The question of whether one should speak of a “pairing glue” in the Hubbard and $t\mathrm{\text{−}}J$ models is basically a question about the dynamics of the pairing interaction. If the dynamics of the pairing interaction arises from virtual states, whose energies correspond to the Mott gap, and give rise to the exchange coupling $J$, the interaction is instantaneous on the relative time scales of interest. In this case, while one might speak of an “instantaneous glue,” this interaction differs from the traditional picture of a retarded pairing interaction. However, as we will show, the dominant contribution to the pairing interaction for both of these models arises from energies reflecting the spectrum seen in the dynamic spin susceptibility.

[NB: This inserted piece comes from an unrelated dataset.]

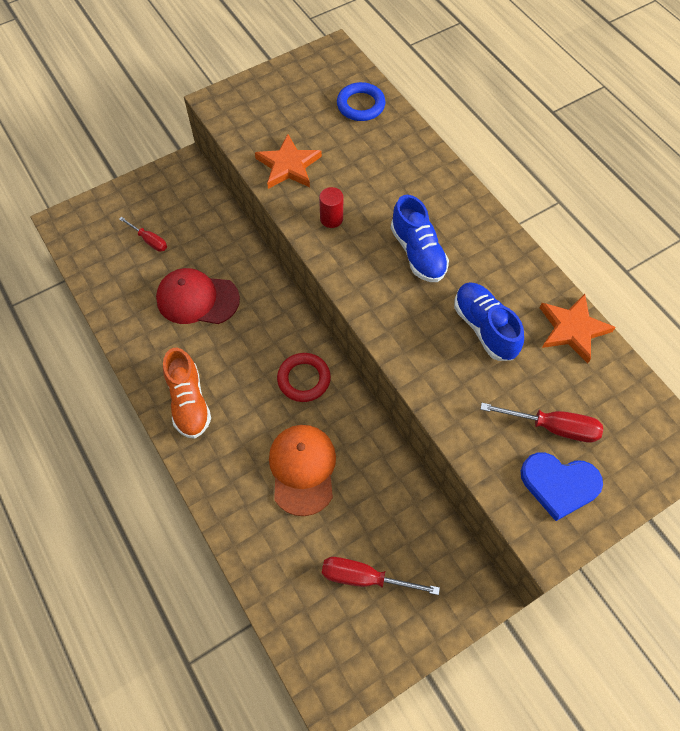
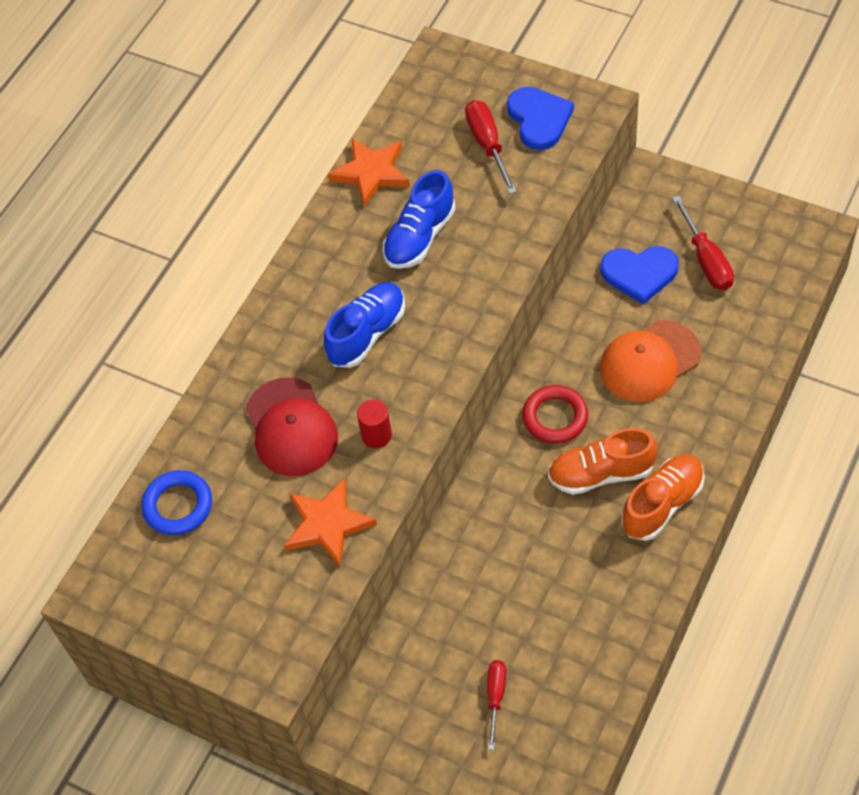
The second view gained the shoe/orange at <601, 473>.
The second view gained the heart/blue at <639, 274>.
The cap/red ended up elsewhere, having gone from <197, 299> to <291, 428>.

In this case, the basic interaction is retarded, and one speaks of a spin-fluctuation glue which mediates the $d$-wave pairing.

Figure 1

(a) The imaginary part of the Pb gap function ${\varphi }_2(\omega )$ versus $\omega$ (solid curve). The peaks in ${\varphi }_2(\omega )$ occur at the transverse ${\omega }_T$ and longitudinal ${\omega }_L$ peaks of ${\alpha }^{2}F(\omega )$ (dashed curve) shifted up by the gap ${\Delta }_0$. (b) The pairing interaction spectral weight $I(\Omega )$ versus $\Omega$ for Pb. $I(\Omega )$ increases as $\Omega$ passes through ${\omega }_T+{\Delta }_0$ and ${\omega }_L+{\Delta }_0$ reflecting the transverse and longitudinal phonon contributions to the pairing. At larger values of $\Omega$, $I(\Omega )$ exceeds unity because ${\varphi }_1(0)$ is reduced from the value that it would have just due to the phonons by the presence of the nonretarded screened Coulomb pseudopotential ${\mu }^{*}$.

Figure 2

(a) The real (solid curve) and imaginary (dashed curve) parts of ${\varphi }_2(k,\omega )$ versus $\omega /t$ obtained for a 32-site cluster. Here $k=(0,\pi )$, $J/t=0.3$, and the doping $x\simeq 3\%$. (b) $I(k,\Omega )$ versus $\Omega /t$ for $J/t=0.3$ (solid curve) and $J/t=0.5$ (dashed curve) for $k=(0,\pi )$ and $x\simeq 3\%$. Here a broadening $\eta =0.05$ was used for (a) and $\eta =0.005$ for (b).

Figure 3

(a) $I(k_A,\Omega )$ versus $\Omega /t$ for the $2\times 2$ DCA-NCA Hubbard calculation for $T/T_c\simeq 0.95$, $⟨n⟩=0.8$, and $U/t=8$, 10, and 12. Here $k_A=(0,\pi )$. (b) The $d$-wave projected ${\chi }_d^{\prime \prime }(\Omega )$ versus $\Omega /t$ for the same parameters.